The whole point of IT is to make things simpler and quicker. If you can complete a task (to the right quality, etc) in one hour without an IT system, then if it takes you more than one hour with an IT system, the IT system has no value. The solutions that we create must be simpler than the problems they are intended to solve. Similarly, if it takes us, say, one day to write a program (including documentation, validating the requirements, testing, etc), then if it takes us two days if we follow a method, the method has no value. The methods and processes we follow should make things simpler and quicker, not harder and slower.

Traditional systems development is hard, and structured methods and processes add value. But simpler tools like Metrici are a different proposition. Metrici is good for the sort of information management tasks you could do in Excel, but when you want it multi-user, on the web, properly managed, and looking like a proper application. The underlying development process is about as complicated as building the same functionality in Excel, which we wouldn't usually surround with lots of complex processes because it isn't worth it.
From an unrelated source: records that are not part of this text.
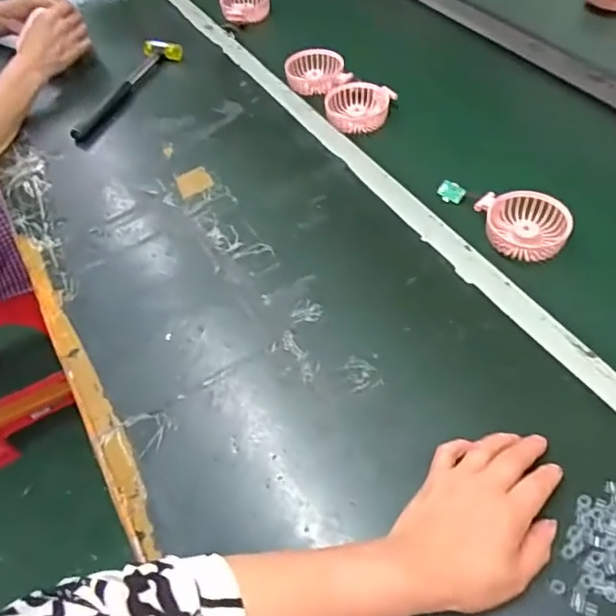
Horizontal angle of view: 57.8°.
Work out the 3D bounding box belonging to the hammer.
[{"bbox_3d":[-0.282,-0.340,0.864,0.062,0.025,0.237,16,58,19],"label":"hammer"}]

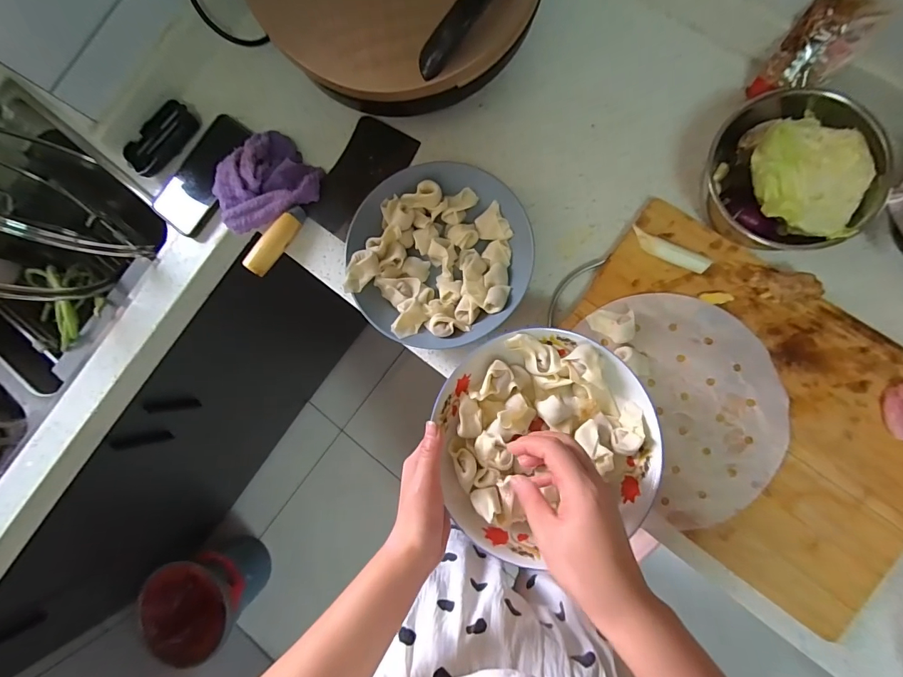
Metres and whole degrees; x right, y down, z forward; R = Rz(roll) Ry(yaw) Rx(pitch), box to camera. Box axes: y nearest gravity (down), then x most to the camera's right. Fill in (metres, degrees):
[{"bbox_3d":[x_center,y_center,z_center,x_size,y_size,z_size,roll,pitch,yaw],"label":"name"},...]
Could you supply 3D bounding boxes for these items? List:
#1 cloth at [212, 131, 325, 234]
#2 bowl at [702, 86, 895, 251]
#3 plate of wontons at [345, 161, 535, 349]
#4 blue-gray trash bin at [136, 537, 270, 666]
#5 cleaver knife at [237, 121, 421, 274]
[{"bbox_3d":[-0.245,-0.196,0.530,0.098,0.045,0.138,45,93,5],"label":"cloth"},{"bbox_3d":[0.359,-0.177,0.416,0.157,0.098,0.159,0,87,5],"label":"bowl"},{"bbox_3d":[-0.014,-0.099,0.497,0.209,0.060,0.211,-1,85,8],"label":"plate of wontons"},{"bbox_3d":[-0.636,0.679,1.126,0.254,0.307,0.245,-35,85,2],"label":"blue-gray trash bin"},{"bbox_3d":[-0.154,-0.176,0.534,0.096,0.040,0.264,37,93,5],"label":"cleaver knife"}]

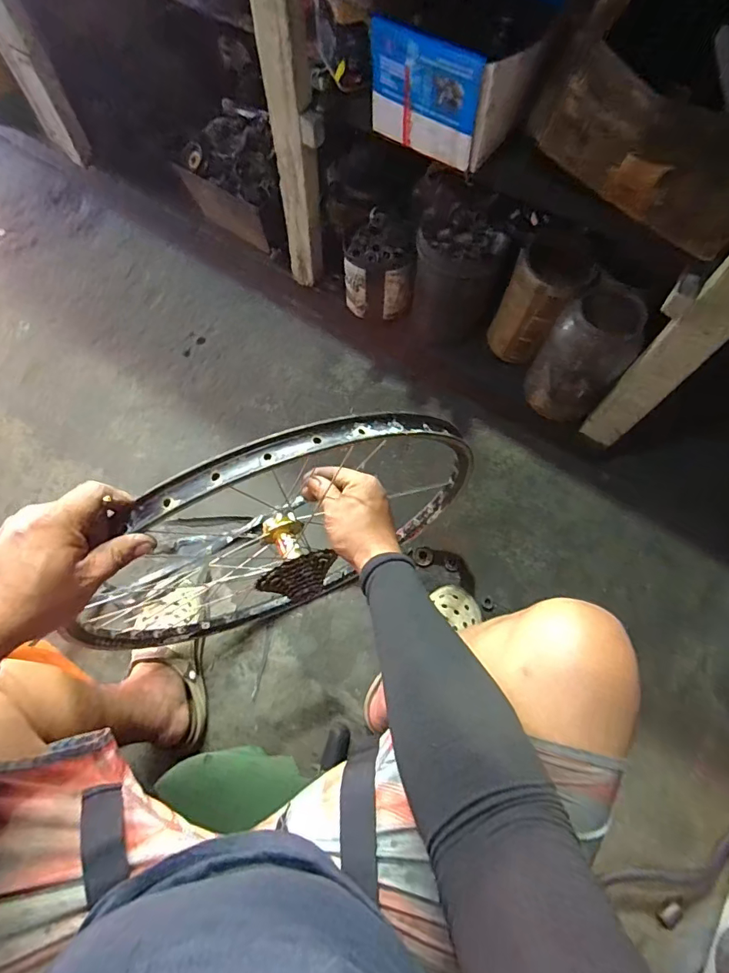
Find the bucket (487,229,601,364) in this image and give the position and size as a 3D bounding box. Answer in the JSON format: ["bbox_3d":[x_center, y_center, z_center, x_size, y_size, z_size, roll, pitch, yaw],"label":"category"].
[{"bbox_3d":[0.327,-0.352,0.875,0.131,0.223,0.144,27,72,9],"label":"bucket"}]

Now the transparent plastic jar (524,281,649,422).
[{"bbox_3d":[0.396,-0.233,0.851,0.139,0.228,0.130,0,69,0],"label":"transparent plastic jar"}]

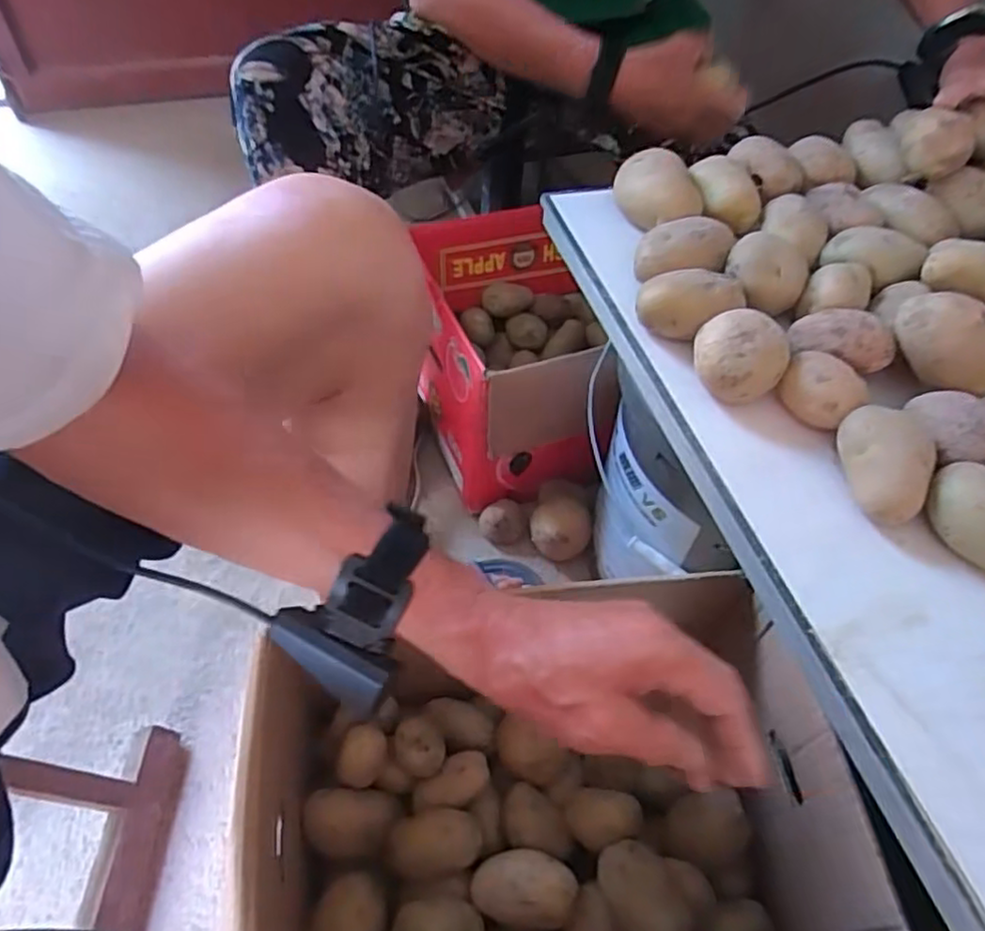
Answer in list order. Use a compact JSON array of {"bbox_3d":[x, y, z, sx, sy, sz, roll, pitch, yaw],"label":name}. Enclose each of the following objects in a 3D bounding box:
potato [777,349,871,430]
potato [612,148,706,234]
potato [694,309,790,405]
[{"bbox_3d":[0.217,-0.049,0.456,0.050,0.034,0.043,37,62,23],"label":"potato"},{"bbox_3d":[0.138,-0.225,0.576,0.074,0.043,0.065,11,55,7],"label":"potato"},{"bbox_3d":[0.164,-0.071,0.460,0.058,0.047,0.055,15,56,10],"label":"potato"}]

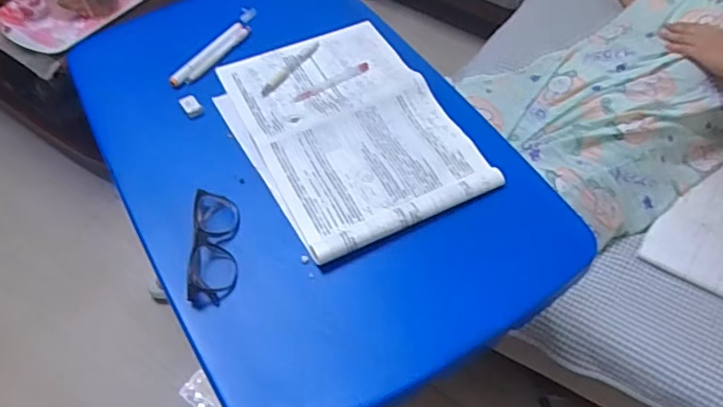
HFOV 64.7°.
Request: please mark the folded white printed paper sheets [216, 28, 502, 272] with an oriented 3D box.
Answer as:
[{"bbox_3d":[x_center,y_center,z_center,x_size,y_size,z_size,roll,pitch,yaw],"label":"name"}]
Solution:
[{"bbox_3d":[-0.023,-0.112,0.783,0.268,0.019,0.377,-25,56,-15],"label":"folded white printed paper sheets"}]

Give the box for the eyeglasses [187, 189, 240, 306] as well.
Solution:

Instead of presenting a structured method for developing Metrici solutions, I realised I needed to communicate the important aspects of development. These are the same whatever technology you are using. It is really important to establish and validate the objectives and purpose of a solution before you start the design. It is really important to think about outputs and how they deliver value before you create the inputs. Once you have done that, the "method" is to build the solution incrementally, starting with the outputs and working back.

If you are using technologies that are inherently simple, surrounding their use with structure and formality can undermine the simplicity of the technology. Of course you need to control the development activity, and I am not suggesting that you do away with controls on requirements, testing or deployment. But the development process itself, the analysis, design and build, needs to be tailored to the technologies you are using. Your processes shouldn't be more difficult than the work they contain; if they are, you need to change your processes.